Снега, снега (Бондаренко) - страница 136

– Наверное, из морских загадочных вод выбралась зубастая голодная гадина, да и утащила, особо не терзаясь моральными сомнениями, молодого тюленя в тёмную пучину, – устало зевнув, предположил Лёха. – В качестве полноценного обеда, так сказать.

– К-какая г-гадина?

– Я же говорю – зубастая, отвязанная и голодная. Например, местного происхождения. Или «переброшенная» к нам из Прошлого… Может, оно и к лучшему?

– Что ты, Петров, такое говоришь? – возмутилась Ванда. – Что, собственно, к лучшему? То, что неизвестный оголодавший монстр сожрал беззащитного малыша?

– Зато теперь у нас стало на одну проблему меньше. Что бы мы делали с этим малолетним животным? Взять его с собой? Нельзя, графинюшка. Тюлени не могут долго обходиться без морской водицы. Разбить стационарный лагерь здесь, на побережье? Извини, но это попахивает явным и неадекватным бредом… И, чем бы мы его кормили? Молодые тюлени, как я читал в умных книжках, питаются сугубо свежей рыбой, поедая её в неограниченных количествах. Где же эту рыбу взять? Где, я спрашиваю? У нас даже удочек нет. Да и динамит с тротилом отсутствуют…

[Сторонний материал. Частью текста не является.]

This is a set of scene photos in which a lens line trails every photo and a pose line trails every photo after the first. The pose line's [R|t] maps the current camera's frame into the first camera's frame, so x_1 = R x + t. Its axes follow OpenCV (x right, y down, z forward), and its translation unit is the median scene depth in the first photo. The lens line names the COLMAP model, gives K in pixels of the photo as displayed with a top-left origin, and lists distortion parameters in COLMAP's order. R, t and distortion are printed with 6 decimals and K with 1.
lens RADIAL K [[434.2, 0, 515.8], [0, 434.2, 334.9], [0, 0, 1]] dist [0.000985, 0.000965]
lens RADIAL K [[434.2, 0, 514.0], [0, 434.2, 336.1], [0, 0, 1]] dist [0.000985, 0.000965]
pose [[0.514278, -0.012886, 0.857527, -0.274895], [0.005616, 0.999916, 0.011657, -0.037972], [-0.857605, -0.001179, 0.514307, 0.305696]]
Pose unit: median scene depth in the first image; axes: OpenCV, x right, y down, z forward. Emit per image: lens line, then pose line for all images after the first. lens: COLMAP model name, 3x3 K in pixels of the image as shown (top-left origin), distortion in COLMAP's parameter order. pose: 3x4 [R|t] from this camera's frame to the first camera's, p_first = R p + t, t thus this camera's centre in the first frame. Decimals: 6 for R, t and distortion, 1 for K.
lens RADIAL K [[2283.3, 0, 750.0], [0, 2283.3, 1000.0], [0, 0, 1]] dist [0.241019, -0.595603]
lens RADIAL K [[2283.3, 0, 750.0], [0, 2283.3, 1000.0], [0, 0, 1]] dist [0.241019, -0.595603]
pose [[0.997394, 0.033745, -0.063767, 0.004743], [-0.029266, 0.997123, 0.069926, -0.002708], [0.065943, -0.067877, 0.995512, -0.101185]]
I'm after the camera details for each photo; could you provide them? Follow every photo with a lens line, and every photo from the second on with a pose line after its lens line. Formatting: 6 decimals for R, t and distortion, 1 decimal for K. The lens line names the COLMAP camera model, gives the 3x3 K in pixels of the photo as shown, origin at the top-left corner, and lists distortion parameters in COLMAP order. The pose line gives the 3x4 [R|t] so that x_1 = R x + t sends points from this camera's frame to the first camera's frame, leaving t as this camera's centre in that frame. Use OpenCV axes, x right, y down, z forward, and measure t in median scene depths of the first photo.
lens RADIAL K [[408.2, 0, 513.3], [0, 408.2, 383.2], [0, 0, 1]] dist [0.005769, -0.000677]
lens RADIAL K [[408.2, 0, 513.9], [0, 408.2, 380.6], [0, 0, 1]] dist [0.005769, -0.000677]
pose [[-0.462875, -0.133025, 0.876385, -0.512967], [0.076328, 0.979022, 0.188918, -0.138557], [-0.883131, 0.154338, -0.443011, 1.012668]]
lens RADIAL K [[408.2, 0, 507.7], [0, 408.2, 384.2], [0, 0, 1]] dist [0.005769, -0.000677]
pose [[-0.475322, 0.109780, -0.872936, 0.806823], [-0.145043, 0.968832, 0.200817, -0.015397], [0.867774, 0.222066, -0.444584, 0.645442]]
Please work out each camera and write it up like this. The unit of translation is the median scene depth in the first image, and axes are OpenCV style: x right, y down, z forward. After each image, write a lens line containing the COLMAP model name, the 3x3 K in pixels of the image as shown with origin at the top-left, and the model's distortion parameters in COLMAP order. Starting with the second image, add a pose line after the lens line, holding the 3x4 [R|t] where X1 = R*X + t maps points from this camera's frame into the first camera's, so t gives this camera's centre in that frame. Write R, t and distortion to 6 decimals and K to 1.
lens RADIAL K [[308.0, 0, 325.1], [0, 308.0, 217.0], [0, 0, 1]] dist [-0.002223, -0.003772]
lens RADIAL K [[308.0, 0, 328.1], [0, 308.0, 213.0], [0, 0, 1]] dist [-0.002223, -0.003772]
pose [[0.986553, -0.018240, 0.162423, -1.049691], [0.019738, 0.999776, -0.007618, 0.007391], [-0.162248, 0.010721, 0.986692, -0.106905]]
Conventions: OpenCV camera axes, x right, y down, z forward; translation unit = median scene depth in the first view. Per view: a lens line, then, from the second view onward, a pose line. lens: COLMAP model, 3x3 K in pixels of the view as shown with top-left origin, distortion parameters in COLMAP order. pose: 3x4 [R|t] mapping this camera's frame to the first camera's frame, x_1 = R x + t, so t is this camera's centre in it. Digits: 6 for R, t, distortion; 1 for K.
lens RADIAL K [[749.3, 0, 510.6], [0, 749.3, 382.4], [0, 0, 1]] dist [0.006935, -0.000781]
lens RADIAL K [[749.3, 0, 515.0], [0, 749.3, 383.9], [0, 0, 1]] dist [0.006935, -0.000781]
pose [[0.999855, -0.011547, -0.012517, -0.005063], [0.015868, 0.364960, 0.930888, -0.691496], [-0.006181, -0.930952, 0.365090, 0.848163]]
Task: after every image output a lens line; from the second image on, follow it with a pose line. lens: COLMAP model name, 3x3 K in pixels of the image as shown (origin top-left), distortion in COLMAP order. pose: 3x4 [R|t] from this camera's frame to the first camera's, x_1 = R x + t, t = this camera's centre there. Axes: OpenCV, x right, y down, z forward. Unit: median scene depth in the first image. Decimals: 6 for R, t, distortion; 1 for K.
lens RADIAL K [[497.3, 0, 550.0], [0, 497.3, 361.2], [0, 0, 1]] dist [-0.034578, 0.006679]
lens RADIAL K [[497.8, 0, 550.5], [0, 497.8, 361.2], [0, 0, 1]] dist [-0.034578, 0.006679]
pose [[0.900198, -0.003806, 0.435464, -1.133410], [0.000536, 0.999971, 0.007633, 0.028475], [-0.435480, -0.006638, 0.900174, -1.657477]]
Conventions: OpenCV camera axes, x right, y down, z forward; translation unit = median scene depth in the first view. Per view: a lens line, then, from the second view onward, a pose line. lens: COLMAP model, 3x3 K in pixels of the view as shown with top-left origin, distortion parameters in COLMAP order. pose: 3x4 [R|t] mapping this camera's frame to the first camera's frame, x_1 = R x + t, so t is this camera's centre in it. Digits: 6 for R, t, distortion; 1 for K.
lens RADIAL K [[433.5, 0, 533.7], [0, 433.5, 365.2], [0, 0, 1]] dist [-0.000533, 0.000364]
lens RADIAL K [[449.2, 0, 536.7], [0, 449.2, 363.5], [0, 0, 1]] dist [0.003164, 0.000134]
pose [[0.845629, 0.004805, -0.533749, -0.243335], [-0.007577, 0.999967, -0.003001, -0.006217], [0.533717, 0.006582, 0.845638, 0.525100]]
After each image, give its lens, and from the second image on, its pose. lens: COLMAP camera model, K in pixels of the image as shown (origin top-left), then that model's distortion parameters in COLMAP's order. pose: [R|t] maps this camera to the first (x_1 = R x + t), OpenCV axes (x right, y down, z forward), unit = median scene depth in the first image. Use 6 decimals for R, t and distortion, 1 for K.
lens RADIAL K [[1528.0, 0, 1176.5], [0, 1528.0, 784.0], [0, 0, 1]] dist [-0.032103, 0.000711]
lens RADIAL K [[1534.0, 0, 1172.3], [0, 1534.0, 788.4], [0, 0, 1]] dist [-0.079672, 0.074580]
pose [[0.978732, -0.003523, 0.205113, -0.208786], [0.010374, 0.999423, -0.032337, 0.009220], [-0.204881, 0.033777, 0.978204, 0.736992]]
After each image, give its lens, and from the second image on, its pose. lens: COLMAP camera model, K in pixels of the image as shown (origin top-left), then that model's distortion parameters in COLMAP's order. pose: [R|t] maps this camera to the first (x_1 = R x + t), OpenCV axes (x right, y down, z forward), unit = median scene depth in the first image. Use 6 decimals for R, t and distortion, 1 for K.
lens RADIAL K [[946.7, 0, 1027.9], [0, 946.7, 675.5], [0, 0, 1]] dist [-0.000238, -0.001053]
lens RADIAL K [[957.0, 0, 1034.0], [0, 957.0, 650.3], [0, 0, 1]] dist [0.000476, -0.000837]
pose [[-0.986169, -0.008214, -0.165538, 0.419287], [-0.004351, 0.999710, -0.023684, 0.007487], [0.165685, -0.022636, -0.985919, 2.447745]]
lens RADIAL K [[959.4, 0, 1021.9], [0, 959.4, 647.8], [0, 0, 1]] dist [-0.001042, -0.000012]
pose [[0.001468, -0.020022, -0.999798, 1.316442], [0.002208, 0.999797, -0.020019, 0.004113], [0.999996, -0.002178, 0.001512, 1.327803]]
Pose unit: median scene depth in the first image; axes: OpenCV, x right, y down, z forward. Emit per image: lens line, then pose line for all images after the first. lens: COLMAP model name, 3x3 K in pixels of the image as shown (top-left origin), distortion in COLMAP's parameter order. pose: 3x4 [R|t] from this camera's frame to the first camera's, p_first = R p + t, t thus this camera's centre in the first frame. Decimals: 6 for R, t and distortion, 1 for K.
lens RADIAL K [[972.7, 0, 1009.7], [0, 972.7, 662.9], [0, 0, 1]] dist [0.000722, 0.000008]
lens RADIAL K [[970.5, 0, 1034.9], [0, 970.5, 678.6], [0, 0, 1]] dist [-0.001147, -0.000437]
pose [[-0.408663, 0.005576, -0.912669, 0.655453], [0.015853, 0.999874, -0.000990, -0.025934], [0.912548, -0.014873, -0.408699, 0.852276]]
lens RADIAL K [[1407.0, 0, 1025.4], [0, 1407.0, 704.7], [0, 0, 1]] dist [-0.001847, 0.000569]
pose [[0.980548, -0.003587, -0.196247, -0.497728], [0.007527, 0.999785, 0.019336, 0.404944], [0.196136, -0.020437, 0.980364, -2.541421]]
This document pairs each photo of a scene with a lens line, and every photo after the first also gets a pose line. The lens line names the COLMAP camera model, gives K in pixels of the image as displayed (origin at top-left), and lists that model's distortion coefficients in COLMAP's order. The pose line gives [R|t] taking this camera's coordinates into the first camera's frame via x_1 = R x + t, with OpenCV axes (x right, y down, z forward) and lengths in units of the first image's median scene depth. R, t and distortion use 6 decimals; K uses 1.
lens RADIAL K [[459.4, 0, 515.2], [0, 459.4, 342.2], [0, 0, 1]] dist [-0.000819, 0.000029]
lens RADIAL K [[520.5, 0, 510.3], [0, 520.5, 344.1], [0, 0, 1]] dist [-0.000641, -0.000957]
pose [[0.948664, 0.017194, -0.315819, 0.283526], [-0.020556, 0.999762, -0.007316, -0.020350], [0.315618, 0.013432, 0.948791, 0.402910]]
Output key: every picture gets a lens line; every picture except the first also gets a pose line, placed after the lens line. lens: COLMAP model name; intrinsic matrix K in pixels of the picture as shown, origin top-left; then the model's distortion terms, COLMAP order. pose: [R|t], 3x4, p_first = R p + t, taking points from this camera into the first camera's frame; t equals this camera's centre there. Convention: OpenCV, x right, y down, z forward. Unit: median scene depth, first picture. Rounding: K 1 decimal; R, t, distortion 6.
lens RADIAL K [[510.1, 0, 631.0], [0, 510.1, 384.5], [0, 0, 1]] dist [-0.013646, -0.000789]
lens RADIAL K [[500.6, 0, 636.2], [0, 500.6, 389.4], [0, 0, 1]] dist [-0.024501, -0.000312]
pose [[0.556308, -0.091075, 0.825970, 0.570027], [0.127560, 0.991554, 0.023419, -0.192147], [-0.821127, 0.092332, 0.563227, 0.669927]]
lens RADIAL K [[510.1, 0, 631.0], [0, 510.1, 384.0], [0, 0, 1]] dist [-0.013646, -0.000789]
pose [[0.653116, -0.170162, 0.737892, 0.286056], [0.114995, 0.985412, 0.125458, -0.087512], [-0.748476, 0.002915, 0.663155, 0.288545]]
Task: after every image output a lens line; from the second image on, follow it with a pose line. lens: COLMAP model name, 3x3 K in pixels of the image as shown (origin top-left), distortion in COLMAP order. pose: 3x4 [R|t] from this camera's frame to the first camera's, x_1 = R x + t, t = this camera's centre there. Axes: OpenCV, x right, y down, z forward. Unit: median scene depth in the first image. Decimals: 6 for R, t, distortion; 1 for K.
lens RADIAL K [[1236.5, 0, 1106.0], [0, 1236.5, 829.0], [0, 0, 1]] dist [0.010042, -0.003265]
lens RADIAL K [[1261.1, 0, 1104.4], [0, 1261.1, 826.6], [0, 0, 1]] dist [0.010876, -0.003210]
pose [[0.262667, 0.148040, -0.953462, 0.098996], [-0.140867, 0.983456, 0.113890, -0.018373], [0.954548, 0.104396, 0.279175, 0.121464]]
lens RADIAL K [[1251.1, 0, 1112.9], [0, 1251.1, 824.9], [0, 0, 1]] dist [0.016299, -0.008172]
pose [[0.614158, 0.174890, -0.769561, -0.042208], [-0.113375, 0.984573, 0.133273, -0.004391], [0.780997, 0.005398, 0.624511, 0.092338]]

– Отговорки, – неодобрительно прошипела жена. – Причём, неуклюжие, дубовые и совершенно дурацкие. Неужели, самому не стыдно? Ты, Алекс Петров, являешься бесчувственным, наглым и бессердечным чурбаном. Одно слово – солдафон…

Ванда, негодующе фыркнув, развернулась и упруго зашагала по направлению к метеостанции.

Лёха – с миномётным чехлом на одном плече и с карабином на втором – покорно плёлся следом и недовольно бурчал под нос:

– Чурбан я, видите ли, бессердечный и наглый. Бесчувственный и тупой. Нахрапистый и холодный. Жестокий и чёрствый. Ну-ну… Солдафон? Это точно. Бог, как известно, любит скромную пехоту. Более того, он её, родимую, просто обожает… Да, что-то не получается из меня благородного бургундского графа. Воспитание, ёлка кривая, не то. Не соответствует, так сказать, высокому и светлому званию. Да и мордой лица, пардон, не вышел. Ничего не поделаешь, блин горелый… Как говорится, солдафона только могила исправит. Уютная такая, скромная. Под серебристым бетонным камушком, украшенным красной звёздочкой…

– Прекращай ворчать, – не оборачиваясь, душевно посоветовала Ванда. – Считай, что тебя простили… Ну, не умею я долго сердиться. Отличительная черта характера такая, свойственная истинной аристократии. Повезло тебе, чурбан неотёсанный, со мной.

– Конечно, повезло, – подтвердил Лёха. – Говоришь, что больше не сердишься на меня?

– Не сержусь.

– Может тогда – в знак примирения – поцелуемся? Ну, хотя бы пару-тройку минут?